Write every line below out again, exactly as given, but leave out the pictures.

### The records
......
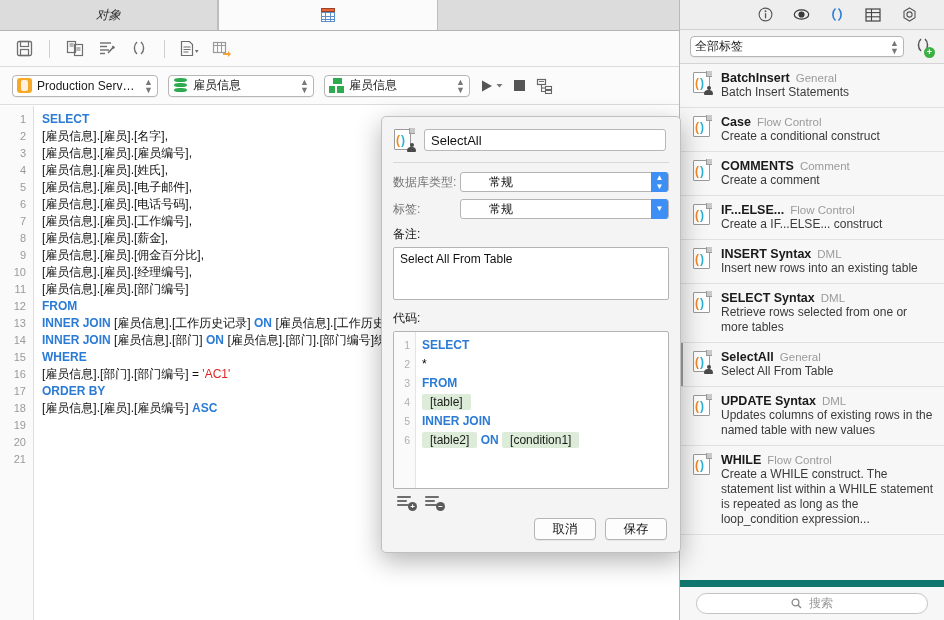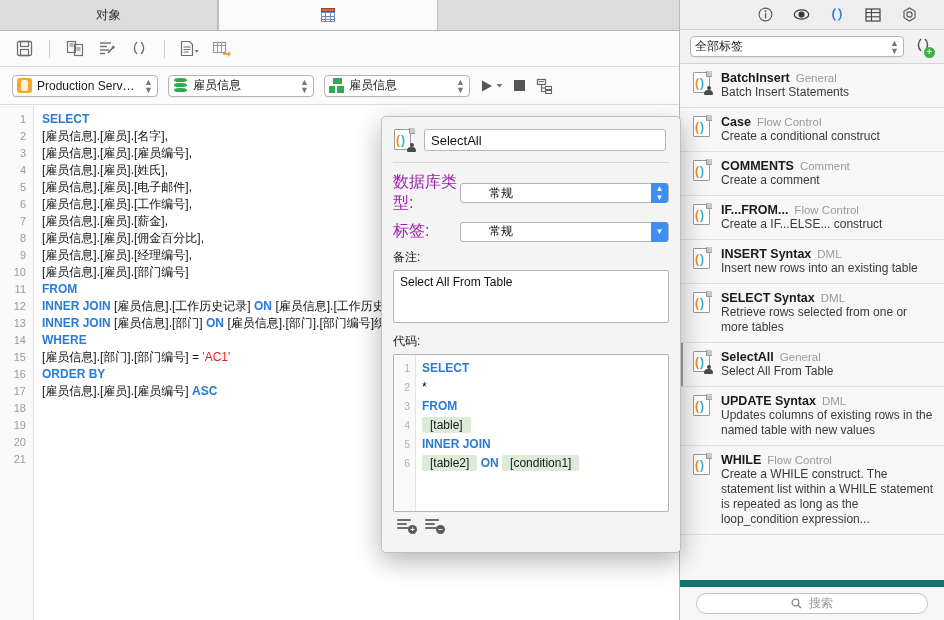--- a/index.html
+++ b/index.html
@@ -15,21 +15,21 @@
 
   
   .main { width: 680px; height: 620px; position: relative; background:#fff;
           border-right: 1px solid #b9b9b9; }
 
   
   .tabbar { height: 31px; background: #dcdcdc; display: flex; align-items: stretch;
             border-bottom: 1px solid #b4b4b4; }
   .tab { display: flex; align-items: center; justify-content: center; gap: 6px;
          font-size: 12.5px; color: #2d2d2d; position: relative;
-         border-right: 1px solid #bdbdbd; }
+         border-right: 1px solid #bdbdbd; font-style: italic; }
   .tab.t1 { width: 218px; background: #dcdcdc; }
   .tab.t2 { width: 220px; background: #fbfbfb; border-left:1px solid #bdbdbd; }
   .tabfill { flex: 1; background:#dcdcdc; }
   .tab-label { white-space: nowrap; overflow: hidden; text-overflow: ellipsis; max-width: 180px;}
 
   .grid-icon { width: 14px; height: 14px; position: relative; flex:none; }
   .grid-icon i { position:absolute; display:block; }
   .grid-icon .hdr { left:0; top:0; width:14px; height:4px; background:#e8663a; border:1px solid #9b4324; }
   .grid-icon .bdy { left:0; top:4px; width:14px; height:10px; background:#fff; border:1px solid #5b8fc9; }
   .grid-icon .v1 { left:4px; top:4px; width:1px; height:10px; background:#5b8fc9; }
@@ -129,21 +129,21 @@
   .modal { position:absolute; left:381px; top:116px; width:300px; height:437px;
            background:#f4f4f4; border:1px solid #c0c0c0; border-radius:5px;
            box-shadow: 0 8px 26px rgba(0,0,0,.30); z-index: 50; display:flex; flex-direction:column; }
   .m-head { display:flex; align-items:center; gap:9px; padding: 11px 14px 10px 11px; }
   .m-head .sn-icon { width:22px; height:24px; }
   .m-name { flex:1; height:22px; background:#fff; border:1px solid #b8b8b8; border-radius:3px;
             display:flex; align-items:center; padding:0 6px; font-size:13px; color:#111;}
   .m-div { height:1px; background:#d8d8d8; margin: 0 11px; }
   .m-body { padding: 9px 11px 0 11px; }
   .frow { display:flex; align-items:center; margin-bottom: 7px; }
-  .flabel { width: 67px; font-size:16px; color:#a21caf; }
+  .flabel { width: 67px; font-size:12px; color:#737373; }
   .select { flex:1; height:20px; background:#fff; border:1px solid #b4b4b4; border-radius:3px;
             display:flex; align-items:center; position:relative; padding-left:28px; font-size:12px; color:#111;}
   .select .arrowbox { position:absolute; right:0; top:-1px; bottom:-1px; width:17px; background:#3d8ff5;
             border-radius:0 3px 3px 0; color:#fff; display:flex; align-items:center; justify-content:center;
             font-size:8px; line-height:8px; flex-direction:column; }
   .flabel-block { font-size:12px; color:#1a1a1a; margin: 3px 0 4px 0; }
   .notes { height:53px; background:#fff; border:1px solid #b4b4b4; border-radius:2px;
            padding:4px 6px; font-size:12px; color:#111; }
   .m-code-wrap { margin-top: 10px; }
   .m-code { height:158px; background:#fff; border:1px solid #b4b4b4; border-radius:2px;
@@ -319,20 +319,21 @@
           <div>19</div>
           <div>20</div>
           <div>21</div>
         </div>
       <div class="code">
           <div><span class="kw">SELECT</span></div>
           <div><span>[雇员信息].[雇员].[名字],</span></div>
           <div><span>[雇员信息].[雇员].[雇员编号],</span></div>
           <div><span>[雇员信息].[雇员].[姓氏],</span></div>
           <div><span>[雇员信息].[雇员].[电子邮件],</span></div>
+          <div><span>[雇员信息].[雇员].[电话号码],</span></div>
           <div><span>[雇员信息].[雇员].[工作编号],</span></div>
           <div><span>[雇员信息].[雇员].[薪金],</span></div>
           <div><span>[雇员信息].[雇员].[佣金百分比],</span></div>
           <div><span>[雇员信息].[雇员].[经理编号],</span></div>
           <div><span>[雇员信息].[雇员].[部门编号]</span></div>
           <div><span class="kw">FROM</span></div>
           <div><span class="kw">INNER JOIN </span><span>[雇员信息].[工作历史记录] </span><span class="kw">ON </span><span>[雇员信息].[工作历史</span></div>
           <div><span class="kw">INNER JOIN </span><span>[雇员信息].[部门] </span><span class="kw">ON </span><span>[雇员信息].[部门].[部门编号]织</span></div>
           <div><span class="kw">WHERE</span></div>
           <div><span>[雇员信息].[部门].[部门编号] = </span><span class="str">'AC1'</span></div>
@@ -433,21 +434,21 @@
               <span class="sn-cat">Comment</span>
             </span><span class="sn-desc">Create a comment</span></span>
         </div>
         <div class="sn-item">
           <span class="sn-icon">
             <span class="doc"></span>
             <span class="doc-fold"></span>
             <span class="paren"><span class="l">(</span><span class="r">)</span></span>
           </span>
           <span class="sn-txt"><span class="sn-title-row">
-              <span class="sn-title">IF...FROM...</span>
+              <span class="sn-title">IF...ELSE...</span>
               <span class="sn-cat">Flow Control</span>
             </span><span class="sn-desc">Create a IF...ELSE... construct</span></span>
         </div>
         <div class="sn-item">
           <span class="sn-icon">
             <span class="doc"></span>
             <span class="doc-fold"></span>
             <span class="paren"><span class="l">(</span><span class="r">)</span></span>
           </span>
           <span class="sn-txt"><span class="sn-title-row">
@@ -584,15 +585,19 @@
           <span class="cb">
             <span class="l1"></span>
               <span class="l2"></span>
               <span class="l3"></span>
             <span class="badge">−</span>
           </span>
         </div>
       </div>
     </div>
 
+    <div class="m-foot">
+      <div class="btn">取消</div>
+      <div class="btn">保存</div>
+    </div>
   </div>
 
 </div>
 
 </body></html>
......
### Exercise answer
--- a/index.html
+++ b/index.html
@@ -15,21 +15,21 @@
 
   
   .main { width: 680px; height: 620px; position: relative; background:#fff;
           border-right: 1px solid #b9b9b9; }
 
   
   .tabbar { height: 31px; background: #dcdcdc; display: flex; align-items: stretch;
             border-bottom: 1px solid #b4b4b4; }
   .tab { display: flex; align-items: center; justify-content: center; gap: 6px;
          font-size: 12.5px; color: #2d2d2d; position: relative;
-         border-right: 1px solid #bdbdbd; }
+         border-right: 1px solid #bdbdbd; font-style: italic; }
   .tab.t1 { width: 218px; background: #dcdcdc; }
   .tab.t2 { width: 220px; background: #fbfbfb; border-left:1px solid #bdbdbd; }
   .tabfill { flex: 1; background:#dcdcdc; }
   .tab-label { white-space: nowrap; overflow: hidden; text-overflow: ellipsis; max-width: 180px;}
 
   .grid-icon { width: 14px; height: 14px; position: relative; flex:none; }
   .grid-icon i { position:absolute; display:block; }
   .grid-icon .hdr { left:0; top:0; width:14px; height:4px; background:#e8663a; border:1px solid #9b4324; }
   .grid-icon .bdy { left:0; top:4px; width:14px; height:10px; background:#fff; border:1px solid #5b8fc9; }
   .grid-icon .v1 { left:4px; top:4px; width:1px; height:10px; background:#5b8fc9; }
@@ -129,21 +129,21 @@
   .modal { position:absolute; left:381px; top:116px; width:300px; height:437px;
            background:#f4f4f4; border:1px solid #c0c0c0; border-radius:5px;
            box-shadow: 0 8px 26px rgba(0,0,0,.30); z-index: 50; display:flex; flex-direction:column; }
   .m-head { display:flex; align-items:center; gap:9px; padding: 11px 14px 10px 11px; }
   .m-head .sn-icon { width:22px; height:24px; }
   .m-name { flex:1; height:22px; background:#fff; border:1px solid #b8b8b8; border-radius:3px;
             display:flex; align-items:center; padding:0 6px; font-size:13px; color:#111;}
   .m-div { height:1px; background:#d8d8d8; margin: 0 11px; }
   .m-body { padding: 9px 11px 0 11px; }
   .frow { display:flex; align-items:center; margin-bottom: 7px; }
-  .flabel { width: 67px; font-size:16px; color:#a21caf; }
+  .flabel { width: 67px; font-size:12px; color:#737373; }
   .select { flex:1; height:20px; background:#fff; border:1px solid #b4b4b4; border-radius:3px;
             display:flex; align-items:center; position:relative; padding-left:28px; font-size:12px; color:#111;}
   .select .arrowbox { position:absolute; right:0; top:-1px; bottom:-1px; width:17px; background:#3d8ff5;
             border-radius:0 3px 3px 0; color:#fff; display:flex; align-items:center; justify-content:center;
             font-size:8px; line-height:8px; flex-direction:column; }
   .flabel-block { font-size:12px; color:#1a1a1a; margin: 3px 0 4px 0; }
   .notes { height:53px; background:#fff; border:1px solid #b4b4b4; border-radius:2px;
            padding:4px 6px; font-size:12px; color:#111; }
   .m-code-wrap { margin-top: 10px; }
   .m-code { height:158px; background:#fff; border:1px solid #b4b4b4; border-radius:2px;
@@ -319,20 +319,21 @@
           <div>19</div>
           <div>20</div>
           <div>21</div>
         </div>
       <div class="code">
           <div><span class="kw">SELECT</span></div>
           <div><span>[雇员信息].[雇员].[名字],</span></div>
           <div><span>[雇员信息].[雇员].[雇员编号],</span></div>
           <div><span>[雇员信息].[雇员].[姓氏],</span></div>
           <div><span>[雇员信息].[雇员].[电子邮件],</span></div>
+          <div><span>[雇员信息].[雇员].[电话号码],</span></div>
           <div><span>[雇员信息].[雇员].[工作编号],</span></div>
           <div><span>[雇员信息].[雇员].[薪金],</span></div>
           <div><span>[雇员信息].[雇员].[佣金百分比],</span></div>
           <div><span>[雇员信息].[雇员].[经理编号],</span></div>
           <div><span>[雇员信息].[雇员].[部门编号]</span></div>
           <div><span class="kw">FROM</span></div>
           <div><span class="kw">INNER JOIN </span><span>[雇员信息].[工作历史记录] </span><span class="kw">ON </span><span>[雇员信息].[工作历史</span></div>
           <div><span class="kw">INNER JOIN </span><span>[雇员信息].[部门] </span><span class="kw">ON </span><span>[雇员信息].[部门].[部门编号]织</span></div>
           <div><span class="kw">WHERE</span></div>
           <div><span>[雇员信息].[部门].[部门编号] = </span><span class="str">'AC1'</span></div>
@@ -433,21 +434,21 @@
               <span class="sn-cat">Comment</span>
             </span><span class="sn-desc">Create a comment</span></span>
         </div>
         <div class="sn-item">
           <span class="sn-icon">
             <span class="doc"></span>
             <span class="doc-fold"></span>
             <span class="paren"><span class="l">(</span><span class="r">)</span></span>
           </span>
           <span class="sn-txt"><span class="sn-title-row">
-              <span class="sn-title">IF...FROM...</span>
+              <span class="sn-title">IF...ELSE...</span>
               <span class="sn-cat">Flow Control</span>
             </span><span class="sn-desc">Create a IF...ELSE... construct</span></span>
         </div>
         <div class="sn-item">
           <span class="sn-icon">
             <span class="doc"></span>
             <span class="doc-fold"></span>
             <span class="paren"><span class="l">(</span><span class="r">)</span></span>
           </span>
           <span class="sn-txt"><span class="sn-title-row">
@@ -584,15 +585,19 @@
           <span class="cb">
             <span class="l1"></span>
               <span class="l2"></span>
               <span class="l3"></span>
             <span class="badge">−</span>
           </span>
         </div>
       </div>
     </div>
 
+    <div class="m-foot">
+      <div class="btn">取消</div>
+      <div class="btn">保存</div>
+    </div>
   </div>
 
 </div>
 
 </body></html>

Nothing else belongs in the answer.